Auch vor dem Verteidigungsministerium kam es zu Protesten: Ehemalige Mitarbeiter, darunter auch frühere Offiziere der Armee, demonstrierten zum ersten Mal in der Geschichte des Landes im Hof des Verteidigungsministeriums gegen Kürzungen ihrer Pensionen. Der griechische Verteidigungsminister Panagiotis Beglitis verurteilte die Aktion: Er sagte, die Proteste seien von den Oppositionsparteien motiviert.

Beamte sollen bis zu 1500 Euro weniger verdienen

Die Troika beriet am Freitag auch mit Griechenlands Finanzminister Evangelos Venizelos über Möglichkeiten zur Verschlankung des Staats. Wie es aus dessen Ministerium hieß, sollen künftig Beamte in Griechenland nicht mehr als 2700 Euro monatlich verdienen. Für etwa zehn Prozent der Beamten bedeute dies einen Einkommensverlust von monatlich bis zu 1500 Euro.
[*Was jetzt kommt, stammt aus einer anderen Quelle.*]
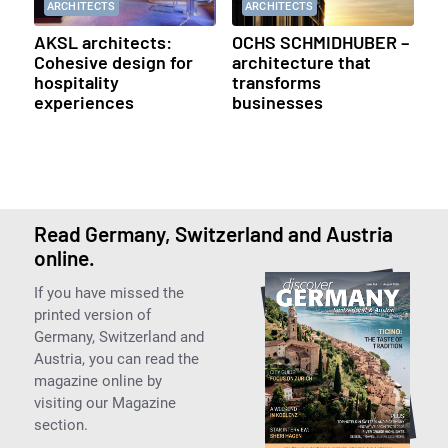
ARCHITECTS
ARCHITECTS
AKSL architects:
OCHS SCHMIDHUBER –
Cohesive design for
architecture that
hospitality
transforms
experiences
businesses
Read Germany, Switzerland and Austria
online.
If you have missed the
printed version of
Germany, Switzerland and
Austria, you can read the
magazine online by
visiting our Magazine
section.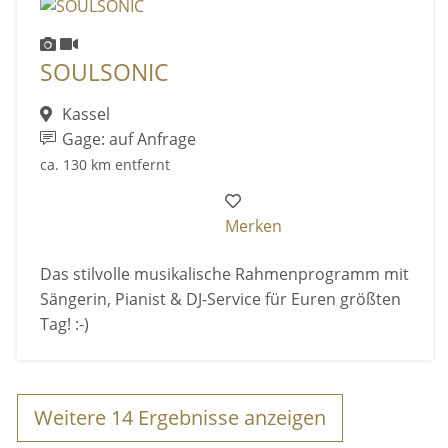
SOULSONIC
Kassel
Gage: auf Anfrage
ca. 130 km entfernt
Merken
Das stilvolle musikalische Rahmenprogramm mit
Sängerin, Pianist & DJ-Service für Euren größten
Tag! :-)
Weitere
14
Ergebnisse anzeigen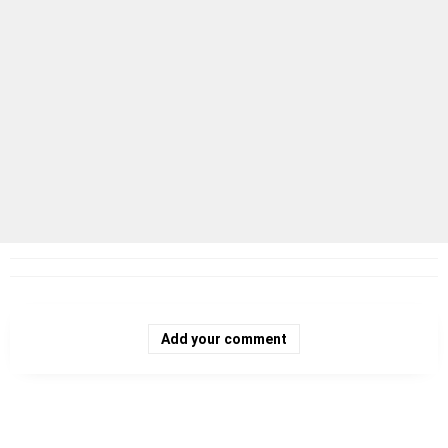
Add your comment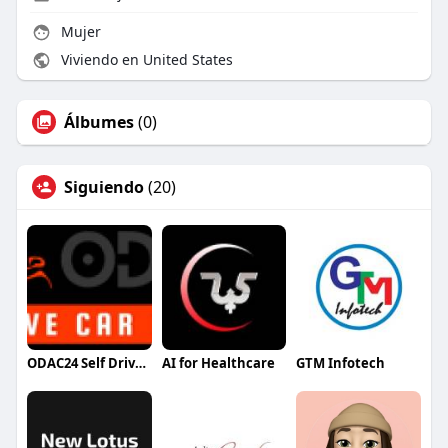
Mujer
Viviendo en United States
Álbumes
(0)
Siguiendo
(20)
ODAC24 Self Drive Cars in Chandigarh
AI for Healthcare
GTM Infotech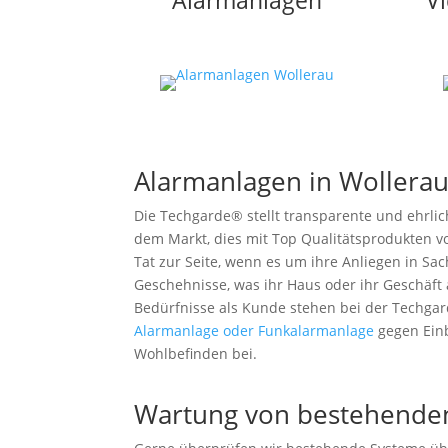
Alarmanlagen
V
Alarmanlagen in Wollerau
Die Techgarde® stellt transparente und ehrli
dem Markt, dies mit Top Qualitätsprodukten v
Tat zur Seite, wenn es um ihre Anliegen in Sa
Geschehnisse, was ihr Haus oder ihr Geschäft 
Bedürfnisse als Kunde stehen bei der Techgar
Alarmanlage oder Funkalarmanlage
gegen Ein
Wohlbefinden bei.
Wartung von bestehende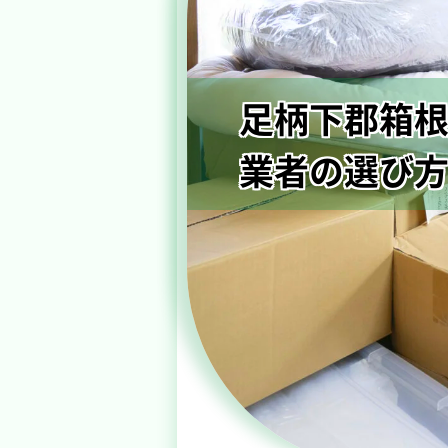
足柄下郡箱根
業者の選び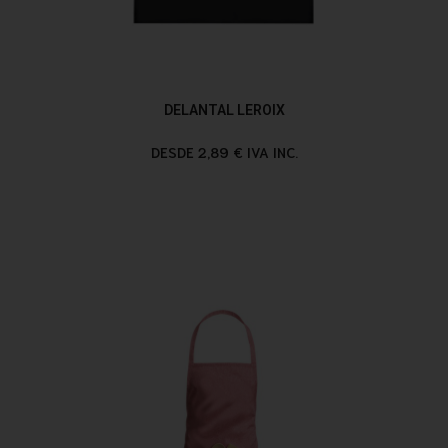
DELANTAL LEROIX
DESDE 2,89 € IVA INC.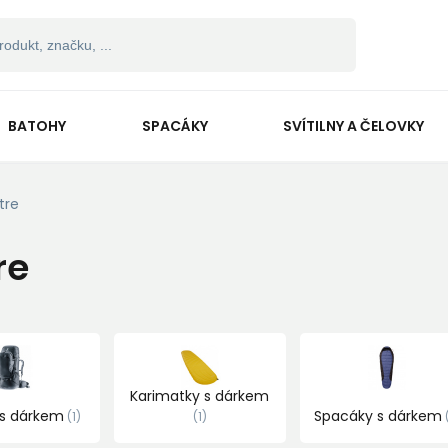
BATOHY
SPACÁKY
SVÍTILNY A ČELOVKY
tre
re
Karimatky s dárkem
 s dárkem
Spacáky s dárkem
1
1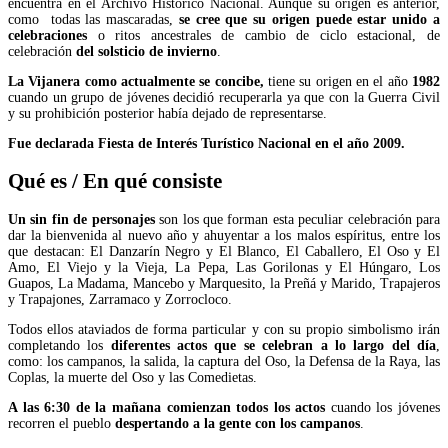
encuentra en el Archivo Histórico Nacional. Aunque su origen es anterior,
como todas las mascaradas,
se cree que su origen puede estar unido a
celebraciones
o ritos ancestrales de cambio de ciclo estacional, de
celebración
del solsticio de invierno
.
La Vijanera como actualmente se concibe,
tiene su origen en el año
1982
cuando un grupo de jóvenes decidió recuperarla ya que con la Guerra Civil
y su prohibición posterior había dejado de representarse.
Fue declarada Fiesta de Interés Turístico Nacional en el año 2009.
Qué es / En qué consiste
Un sin fin de personajes
son los que forman esta peculiar celebración para
dar la bienvenida al nuevo año y ahuyentar a los malos espíritus, entre los
que destacan: El Danzarín Negro y El Blanco, El Caballero, El Oso y El
Amo, El Viejo y la Vieja, La Pepa, Las Gorilonas y El Húngaro, Los
Guapos, La Madama, Mancebo y Marquesito, la Preñá y Marido, Trapajeros
y Trapajones, Zarramaco y Zorrocloco.
Todos ellos ataviados de forma particular y con su propio simbolismo irán
completando los
diferentes actos que se celebran a lo largo del día
,
como: los campanos, la salida, la captura del Oso, la Defensa de la Raya, las
Coplas, la muerte del Oso y las Comedietas.
A las 6:30 de la mañana comienzan todos los actos
cuando los jóvenes
recorren el pueblo
despertando a la gente con los campanos
.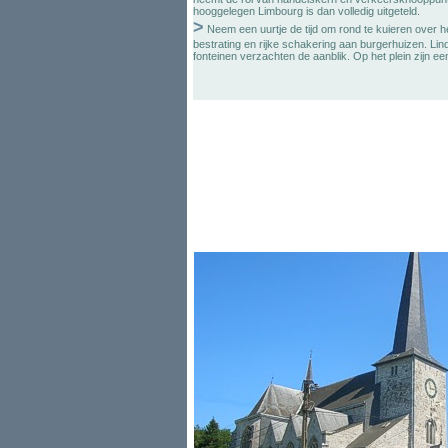
hooggelegen Limbourg is dan volledig uitgeteld.
>
Neem een uurtje de tijd om rond te kuieren over he
bestrating en rijke schakering aan burgerhuizen. L
fonteinen verzachten de aanblik. Op het plein zijn ee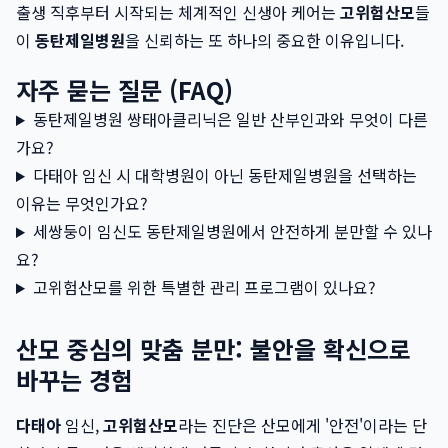
출생 직후부터 시작되는 체계적인 신생아 케어는
고위험산모
들
이
동탄제일병원
을 신뢰하는 또 하나의 중요한 이유입니다.
자주 묻는 질문 (FAQ)
동탄제일병원 쌍태아클리닉은 일반 산부인과와 무엇이 다른
가요?
다태아 임신 시 대학병원이 아닌 동탄제일병원을 선택하는
이유는 무엇인가요?
세쌍둥이 임신도 동탄제일병원에서 안전하게 분만할 수 있나
요?
고위험산모를 위한 특별한 관리 프로그램이 있나요?
산모 중심의 맞춤 분만: 불안을 확신으로
바꾸는 경험
다태아
임신,
고위험산모
라는 진단은 산모에게 '안전'이라는 단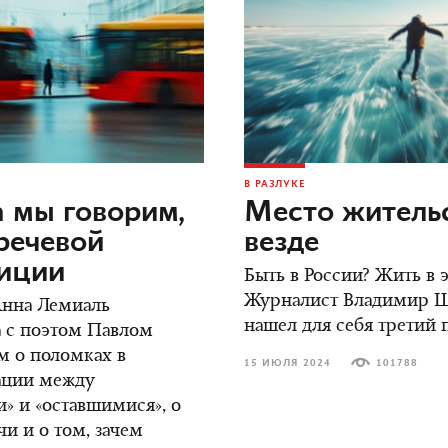
В РАЗЛУКЕ
 мы говорим,
Место жительс
речевой
везде
зиции
Быть в России? Жить в
Журналист Владимир 
Анна Лемиаль
нашел для себя третий 
 с поэтом Павлом
м о поломках в
15 ИЮЛЯ 2024
101788
ции между
» и «оставшимися», о
чи и о том, зачем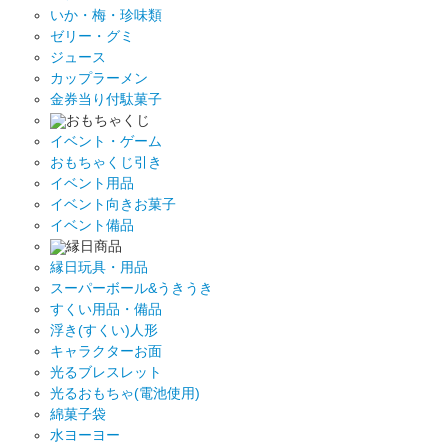
いか・梅・珍味類
ゼリー・グミ
ジュース
カップラーメン
金券当り付駄菓子
おもちゃくじ
イベント・ゲーム
おもちゃくじ引き
イベント用品
イベント向きお菓子
イベント備品
縁日商品
縁日玩具・用品
スーパーボール&うきうき
すくい用品・備品
浮き(すくい)人形
キャラクターお面
光るブレスレット
光るおもちゃ(電池使用)
綿菓子袋
水ヨーヨー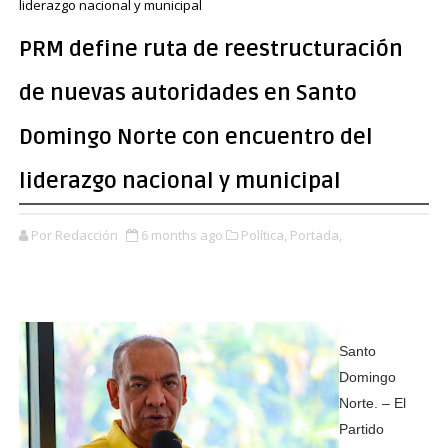
liderazgo nacional y municipal
PRM define ruta de reestructuración
de nuevas autoridades en Santo
Domingo Norte con encuentro del
liderazgo nacional y municipal
Por Redacción
6 months ago
Política,
Portada,
Santo
Domingo
Norte. – El
Partido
Der Mindestlohn beim Staat soll 780 Euro sein.

Beim Treffen im Verkehrsministerium sollte es um die umstrittene Öffnung von Berufsständen im Verkehrswesen gehen, wie es aus Ministeriumskreisen hieß. Lastwagen- und Taxibesitzer sperren sich gegen die Reform und sorgen mit Streiks immer wieder für Verkehrschaos in Athen.

"Wir werden nicht nachgeben"

Der Streit mit den Taxibesitzern dauert mittlerweile fast drei Monaten an. Im Juli hatten die Taxifahrer 19 Tage lang gestreikt. Auch am Donnerstagabend demonstrierten sie vor dem Parlament in Athen. Zuvor hatten sie abermals zwei Tage lang gestreikt: "Wir werden nicht nachgeben. Es wird Blut fließen", skandierten die Demonstranten.

Bislang sind die Taxilizenzen auf etwa 14.000 für Athen und insgesamt etwa 30.000 für ganz Griechenland limitiert. Eine Lizenz kostete noch vor kurzer Zeit bis zu 150.000 Euro. Mit der von der EU geforderten Öffnung des Berufsstandes könnte jeder eine Taxilizenz für etwa 3000 Euro erwerben. Die Taxis sind in Griechenland hauptsächlich in der Hand einzelner Fahrer. Diese sagen jetzt, sie würden mit der möglichen Öffnung des Berufes praktisch entschädigungslos enteignet. Ähnlich ist die Situation mit den Lastwagenbesitzern.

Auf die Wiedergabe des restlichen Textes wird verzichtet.